分明一小时前他还用阿遇威胁,差点将她的一切摧毁,现在却冠冕堂皇地说想她。

        温荞推开他的手,打开袋子,边往外倒,边说“上次我已经说的很清楚,我要结束这段关系。今天我来这里,只是为了还你东西。”

        “你送我的东西全在这里,还有你的钱我全存在这张卡里……”大堆饰品盒子散乱地堆在沙发,温荞摸索着去找那张银行卡,不小心把盒子碰掉。

        她下意识去捡,被男人握住双手。

        他不知何时绕到身前,在她面前蹲下,握住颤抖的那双手。

        “别哭。”他隔着眼罩亲吻她的眼睛。

        眼泪顺着缝隙流下,温荞咬紧嘴唇坐在那里,为那些不合时宜的情愫悲哀羞耻。
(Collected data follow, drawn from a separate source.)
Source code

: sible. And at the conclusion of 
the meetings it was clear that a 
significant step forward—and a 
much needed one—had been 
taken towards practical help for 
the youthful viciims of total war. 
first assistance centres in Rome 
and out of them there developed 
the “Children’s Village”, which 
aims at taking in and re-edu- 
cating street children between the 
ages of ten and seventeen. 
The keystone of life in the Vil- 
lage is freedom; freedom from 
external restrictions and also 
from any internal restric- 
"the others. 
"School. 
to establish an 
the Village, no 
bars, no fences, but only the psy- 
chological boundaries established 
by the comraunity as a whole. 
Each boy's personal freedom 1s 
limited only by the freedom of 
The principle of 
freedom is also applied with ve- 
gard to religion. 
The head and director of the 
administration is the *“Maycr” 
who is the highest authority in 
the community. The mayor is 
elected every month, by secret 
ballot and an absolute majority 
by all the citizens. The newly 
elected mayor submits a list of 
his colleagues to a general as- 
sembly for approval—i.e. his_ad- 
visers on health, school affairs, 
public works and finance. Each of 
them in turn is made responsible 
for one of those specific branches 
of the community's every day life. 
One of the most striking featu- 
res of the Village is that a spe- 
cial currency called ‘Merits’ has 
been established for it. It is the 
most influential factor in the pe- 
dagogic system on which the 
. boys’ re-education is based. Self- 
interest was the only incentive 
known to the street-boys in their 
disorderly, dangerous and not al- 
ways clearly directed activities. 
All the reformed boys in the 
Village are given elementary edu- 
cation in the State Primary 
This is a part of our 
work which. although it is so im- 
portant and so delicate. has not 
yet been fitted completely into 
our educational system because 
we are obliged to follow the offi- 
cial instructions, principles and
        她将手指一根根抽出,哪怕他固执收紧,落得疼痛,也与那蛮力对抗。

        “我求您,高抬贵手。”她一开口就是浓重哭腔,但因字字泣血,多了些悲壮意味。

        “你上次说,我是清高,还是天真。你说的没错,我是如此,甚至胆小如鼠。”